What is expected –
Please extract the text from each of the rows below, keeping every line word for word and in its original order. Leave the pictures out of your answer.

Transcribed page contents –

◇ ◇ ◇ ◇ ◇ ◇ ◇

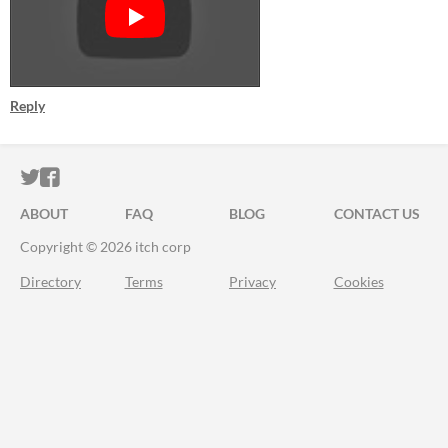
Reply
ITCH.IO ON TWITTER
ITCH.IO ON FACEBOOK
ABOUT
FAQ
BLOG
CONTACT US
Copyright © 2026 itch corp
Directory
Terms
Privacy
Cookies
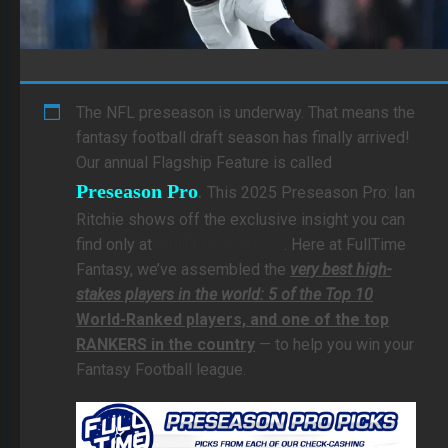
The NFL preseason is underway. That means the
fantasy football draft season has finally arrived!
Our annual Flagship Feature is called
.
Preseason Pro
This 2025 Preseason Pro: Ian
Ritchie shows off the exclusive insight you can
find only at
FullTime Fantasy
. Here at FullTime
Fantasy, we’ve assembled the
very best high-
stakes players in the world: 5 of the Top 10
World-Ranked players, and one of the top
RANKERS in the country
— to help you win your
Fantasy Football league.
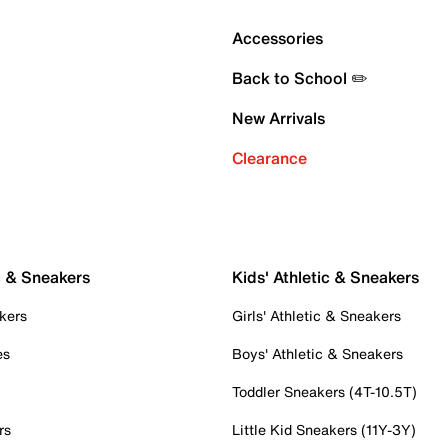
Accessories
Back to School ✏️
New Arrivals
Clearance
c & Sneakers
Kids' Athletic & Sneakers
kers
Girls' Athletic & Sneakers
es
Boys' Athletic & Sneakers
Toddler Sneakers (4T-10.5T)
rs
Little Kid Sneakers (11Y-3Y)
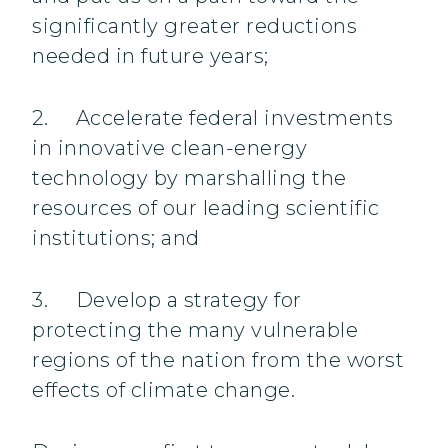
significantly greater reductions
needed in future years;
2. Accelerate federal investments
in innovative clean-energy
technology by marshalling the
resources of our leading scientific
institutions; and
3. Develop a strategy for
protecting the many vulnerable
regions of the nation from the worst
effects of climate change.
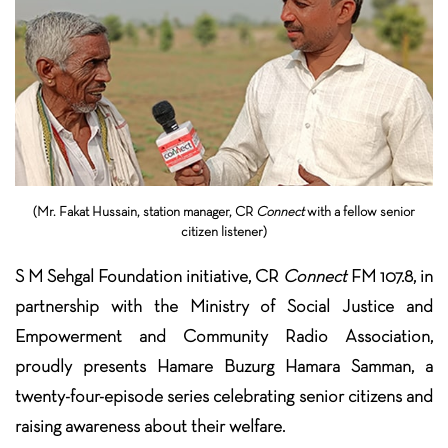
(Mr. Fakat Hussain, station manager, CR
Connect
with a fellow senior
citizen listener)
S M Sehgal Foundation initiative, CR
Connect
FM 107.8, in
partnership with the Ministry of Social Justice and
Empowerment and Community Radio Association,
proudly presents Hamare Buzurg Hamara Samman, a
twenty-four-episode
series celebrating senior citizens and
raising awareness about their welfare.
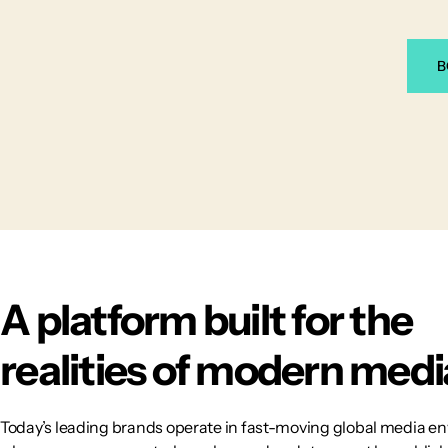
B
A platform built for the
realities of modern medi
Today’s leading brands operate in fast-moving global media e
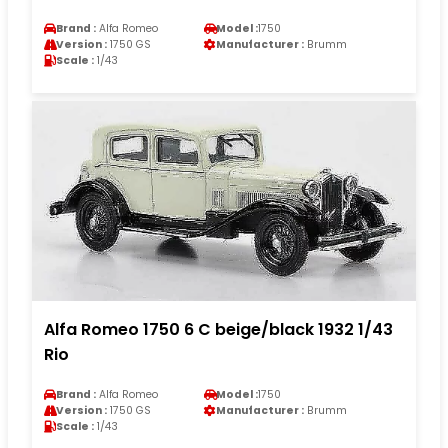
Brand :
Alfa Romeo
Model :
1750
Version :
1750 GS
Manufacturer :
Brumm
Scale :
1/43
Alfa Romeo 1750 6 C beige/black 1932 1/43
Rio
Brand :
Alfa Romeo
Model :
1750
Version :
1750 GS
Manufacturer :
Brumm
Scale :
1/43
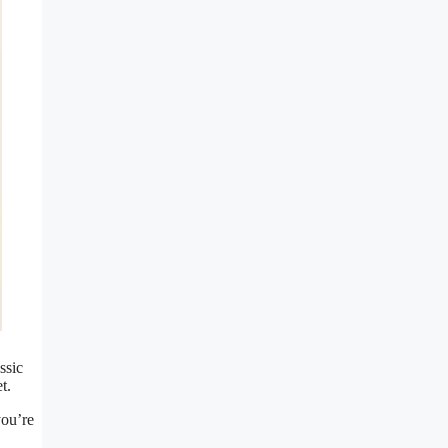
ssic
t.
you’re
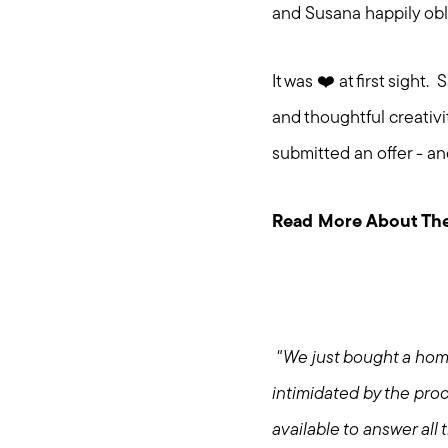
and Susana happily ob
It was ❤️ at first sigh
and thoughtful creativ
submitted an offer - a
Read More About The
"We just bought a hom
intimidated by the proc
available to answer al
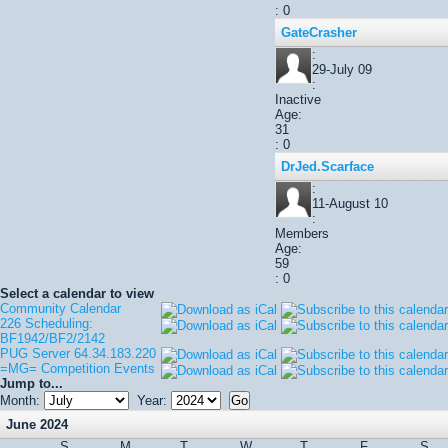
: 0
GateCrasher
:
29-July 09
:
Inactive
Age:
31
: 0
DrJed.Scarface
:
11-August 10
:
Members
Age:
59
: 0
Select a calendar to view
Community Calendar
226 Scheduling:
BF1942/BF2/2142
PUG Server 64.34.183.220
=MG= Competition Events
Jump to...
Month:
Year:
June 2024
S
M
T
W
T
F
S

◇ ◇ ◇ ◇ ◇ ◇ ◇

Exercise response –
Reply
ITCH.IO ON TWITTER
ITCH.IO ON FACEBOOK
ABOUT
FAQ
BLOG
CONTACT US
Copyright © 2026 itch corp
Directory
Terms
Privacy
Cookies
The NFL preseason is underway. That means the
fantasy football draft season has finally arrived!
Our annual Flagship Feature is called
.
Preseason Pro
This 2025 Preseason Pro: Ian
Ritchie shows off the exclusive insight you can
find only at
FullTime Fantasy
. Here at FullTime
Fantasy, we’ve assembled the
very best high-
stakes players in the world: 5 of the Top 10
World-Ranked players, and one of the top
RANKERS in the country
— to help you win your
Fantasy Football league.
Accessories
Back to School ✏️
New Arrivals
Clearance
c & Sneakers
Kids' Athletic & Sneakers
kers
Girls' Athletic & Sneakers
es
Boys' Athletic & Sneakers
Toddler Sneakers (4T-10.5T)
rs
Little Kid Sneakers (11Y-3Y)
significantly greater reductions
needed in future years;
2. Accelerate federal investments
in innovative clean-energy
technology by marshalling the
resources of our leading scientific
institutions; and
3. Develop a strategy for
protecting the many vulnerable
regions of the nation from the worst
effects of climate change.
(Mr. Fakat Hussain, station manager, CR
Connect
with a fellow senior
citizen listener)
S M Sehgal Foundation initiative, CR
Connect
FM 107.8, in
partnership with the Ministry of Social Justice and
Empowerment and Community Radio Association,
proudly presents Hamare Buzurg Hamara Samman, a
twenty-four-episode
series celebrating senior citizens and
raising awareness about their welfare.
B
A platform built for the
realities of modern medi
Today’s leading brands operate in fast-moving global media e
Brand :
Alfa Romeo
Model :
1750
Version :
1750 GS
Manufacturer :
Brumm
Scale :
1/43
Alfa Romeo 1750 6 C beige/black 1932 1/43
Rio
Brand :
Alfa Romeo
Model :
1750
Version :
1750 GS
Manufacturer :
Brumm
Scale :
1/43
ssic
t.
you’re
and Susana happily ob
It was ❤️ at first sigh
and thoughtful creativ
submitted an offer - a
Read More About The
"We just bought a hom
intimidated by the proc
available to answer al
: 0
GateCrasher
:
29-July 09
:
Inactive
Age:
31
: 0
DrJed.Scarface
:
11-August 10
:
Members
Age:
59
: 0
Select a calendar to view
Community Calendar
226 Scheduling:
BF1942/BF2/2142
PUG Server 64.34.183.220
=MG= Competition Events
Jump to...
Month:
Year:
June 2024
S
M
T
W
T
F
S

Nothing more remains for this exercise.